The US Preventive Services Task Force has issued a new draft recommending biennial screening mammography for women ages 40 to 74 years. This recommendation has received widespread notice in the lay press. Workers in the field along with breast cancer advocates want even more (annual) screening. Everybody commenting on this recommendation seems to support it without reservation. The Task Force linked to a Draft Evidence Review published the same day as the recommendation – May 9, 2023. None of the articles I have seen comment or analyze this review. It is appended below. The review contains no recommendation for initiating routine breast cancer screening at age 40. It also contains no evidence suggesting such a change. There is another paper linked on the USPSTF website (the one above) that uses computer modeling. It predicts mammography will reduce breast cancer mortality in women aged 40-49. But this is a prediction not a conclusion based on clinical trials. Interestingly, none of the models seemed to benefit black women. Jumping from computer models to clinical practice recommendations with no studies in between is a leap too far.
This article (below) briefly reviews the evidence (or lack thereof) that led the Task Force to update its recommendation about breast cancer screening. The document is full of the latest data on breast cancer and is contains much useful data There are numerous abbreviations throughout the piece some of which unfortunately are undefined. I could figure out most of them, but not all.
This Evidence Synthesis is the basis, or should be, for the proposed new screening recommendations. The following two quotations relate to screening women in their 40s. As no evidence for decreasing the initial age of routine breast cancer screening is given, I am left uncertain as to the reason for the new guideline.
“Results of nine RCTs (Random Clinical Trials) individually and collectively indicate no statistically significant reduction in breast cancer mortality for women screened at ages 40 to 49” (p 50).

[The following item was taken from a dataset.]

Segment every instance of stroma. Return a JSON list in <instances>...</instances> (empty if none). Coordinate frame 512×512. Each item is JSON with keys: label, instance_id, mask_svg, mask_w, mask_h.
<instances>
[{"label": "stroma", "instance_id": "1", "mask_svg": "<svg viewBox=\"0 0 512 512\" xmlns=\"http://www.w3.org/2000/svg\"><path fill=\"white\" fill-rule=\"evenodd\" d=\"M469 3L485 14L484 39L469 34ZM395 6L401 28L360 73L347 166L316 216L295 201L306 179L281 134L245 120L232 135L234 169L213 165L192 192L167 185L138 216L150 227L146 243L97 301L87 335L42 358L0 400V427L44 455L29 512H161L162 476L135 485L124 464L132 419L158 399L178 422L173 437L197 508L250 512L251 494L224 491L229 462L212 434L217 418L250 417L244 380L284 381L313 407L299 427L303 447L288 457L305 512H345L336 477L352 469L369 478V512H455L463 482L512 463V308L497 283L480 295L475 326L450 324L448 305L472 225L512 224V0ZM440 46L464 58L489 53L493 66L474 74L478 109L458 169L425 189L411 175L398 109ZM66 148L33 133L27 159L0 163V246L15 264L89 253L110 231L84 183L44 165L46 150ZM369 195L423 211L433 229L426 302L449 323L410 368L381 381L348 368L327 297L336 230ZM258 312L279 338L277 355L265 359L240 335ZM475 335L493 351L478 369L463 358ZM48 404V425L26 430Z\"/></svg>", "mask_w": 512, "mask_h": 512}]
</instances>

“Our review did not identify any completed studies comparing outcomes for people with different screening initiation ages that met the review inclusion criteria. Study design challenges limit rigorous research on this topic. Studies comparing a group screened in their 40s with a cohort initiating screening at age 50 ten years later are subject to risk of bias since cancers detected and treated a decade apart experience different screening and treatment protocols.” (p 58)
Breast cancer mortality is much greater in black women than in other groups. The following quotation addresses this issue in relationship to mammography.
“Based on self-reported BRFSS (undefined abbreviation) data from 2020, 78 percent of all women aged 50 to 74 reported having a mammography in the past two years. For non-Hispanic Black women, the rate was 84.5 percent, followed by Hispanic women (79.8%), Native-Hawaiian/Pacific Islander women (79.7%), Hispanic women (79.8%), non-Hispanic White women (77.8%), and American Indian/Alaskan Native women (68.7%). Non-Hispanic Black women also reported higher levels of screening than non-Hispanic White women from age 40 to 44 (60% vs. 54%) and age 45 to 49 (76% vs. 68%).” (p 48)
As access to mammography does not seem to explain the increase mortality rates in black women, other explanations will have to be addressed. Access to effective treatment, intrinsic biological factors, inconsistent follow-up are among the possibilities that may account for the disparate outcome in black women.
While this analysis doesn’t seem to explain the reason for the USPSTF’s proposed change in breast cancer screening, it is full of useful information that clinicians or anyone else interested in the subject will find informative.
[The figure above the title taken from a TV station’s report on the new screening guidelines is typical of the confusion that often accompanies lay reporting on medicine. The age was moved down to 40, not up.]